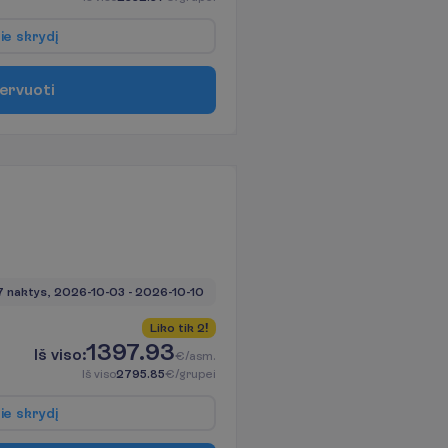
p
i
e
s
k
r
y
d
į
e
r
v
u
o
t
i
7 naktys, 
2026-10-03
 - 
2026-10-10
L
i
k
o
t
i
k
2
!
1397.93
I
š
v
i
s
o
:
€/asm.
I
š
v
i
s
o
2795.85
€/grupei
p
i
e
s
k
r
y
d
į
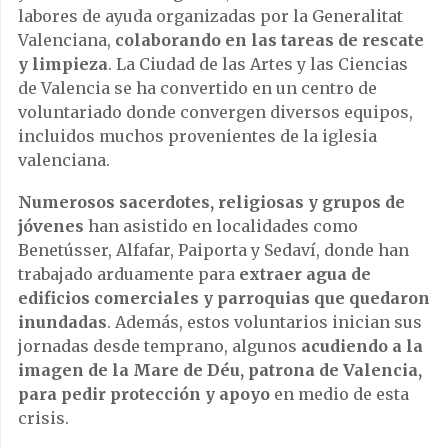
labores de ayuda organizadas por la Generalitat
Valenciana,
colaborando en las tareas de rescate
y limpieza
. La Ciudad de las Artes y las Ciencias
de Valencia se ha convertido en un centro de
voluntariado donde convergen diversos equipos,
incluidos muchos provenientes de la iglesia
valenciana.
Numerosos sacerdotes, religiosas y grupos de
jóvenes
han asistido en localidades como
Benetússer, Alfafar, Paiporta y Sedaví, donde han
trabajado arduamente para
extraer agua de
edificios comerciales y parroquias que quedaron
inundadas
. Además, estos voluntarios inician sus
jornadas desde temprano, algunos
acudiendo a la
imagen de la Mare de Déu, patrona de Valencia,
para pedir protección y apoyo
en medio de esta
crisis.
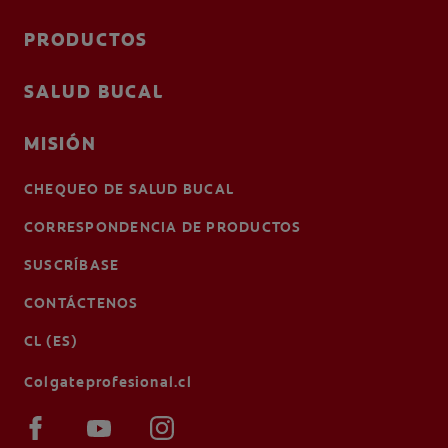
PRODUCTOS
SALUD BUCAL
MISIÓN
CHEQUEO DE SALUD BUCAL
CORRESPONDENCIA DE PRODUCTOS
SUSCRÍBASE
CONTÁCTENOS
CL (ES)
Colgateprofesional.cl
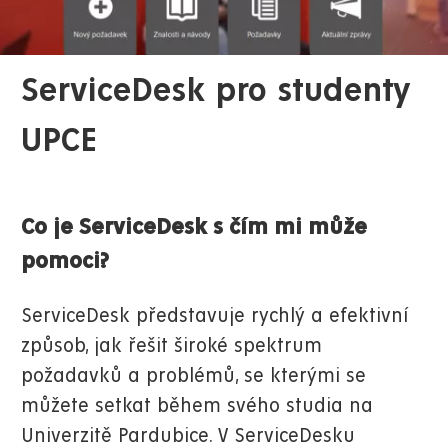
ServiceDesk pro studenty
UPCE
Co je ServiceDesk s čím mi může
pomoci?
ServiceDesk představuje rychlý a efektivní
způsob, jak řešit široké spektrum
požadavků a problémů, se kterými se
můžete setkat během svého studia na
Univerzitě Pardubice. V ServiceDesku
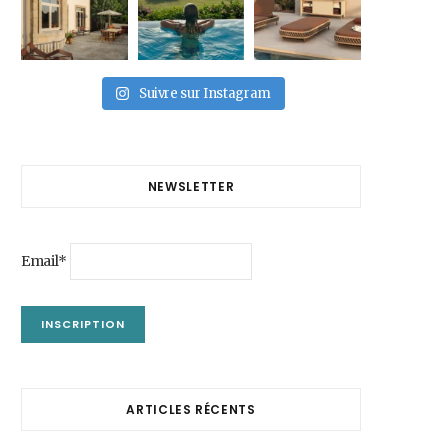
Suivre sur Instagram
NEWSLETTER
Email*
ARTICLES RÉCENTS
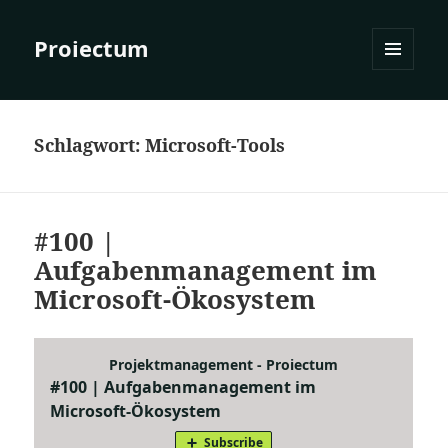
Proiectum
MENÜ
UND
WIDGETS
Schlagwort:
Microsoft-Tools
#100 |
Aufgabenmanagement im
Microsoft-Ökosystem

--------------------

• Task to complete: Please copy the records above word for word, leaving out every picture.

• Expected output:
p
i
e
s
k
r
y
d
į
e
r
v
u
o
t
i
7 naktys, 
2026-10-03
 - 
2026-10-10
L
i
k
o
t
i
k
2
!
1397.93
I
š
v
i
s
o
:
€/asm.
I
š
v
i
s
o
2795.85
€/grupei
p
i
e
s
k
r
y
d
į
labores de ayuda organizadas por la Generalitat
Valenciana,
colaborando en las tareas de rescate
y limpieza
. La Ciudad de las Artes y las Ciencias
de Valencia se ha convertido en un centro de
voluntariado donde convergen diversos equipos,
incluidos muchos provenientes de la iglesia
valenciana.
Numerosos sacerdotes, religiosas y grupos de
jóvenes
han asistido en localidades como
Benetússer, Alfafar, Paiporta y Sedaví, donde han
trabajado arduamente para
extraer agua de
edificios comerciales y parroquias que quedaron
inundadas
. Además, estos voluntarios inician sus
jornadas desde temprano, algunos
acudiendo a la
imagen de la Mare de Déu, patrona de Valencia,
para pedir protección y apoyo
en medio de esta
crisis.
PRODUCTOS
SALUD BUCAL
MISIÓN
CHEQUEO DE SALUD BUCAL
CORRESPONDENCIA DE PRODUCTOS
SUSCRÍBASE
CONTÁCTENOS
CL (ES)
Colgateprofesional.cl
ServiceDesk pro studenty
UPCE
Co je ServiceDesk s čím mi může
pomoci?
ServiceDesk představuje rychlý a efektivní
způsob, jak řešit široké spektrum
požadavků a problémů, se kterými se
můžete setkat během svého studia na
Univerzitě Pardubice. V ServiceDesku
Suivre sur Instagram
NEWSLETTER
Email*
ARTICLES RÉCENTS
Proiectum
MENÜ
UND
WIDGETS
Schlagwort:
Microsoft-Tools
#100 |
Aufgabenmanagement im
Microsoft-Ökosystem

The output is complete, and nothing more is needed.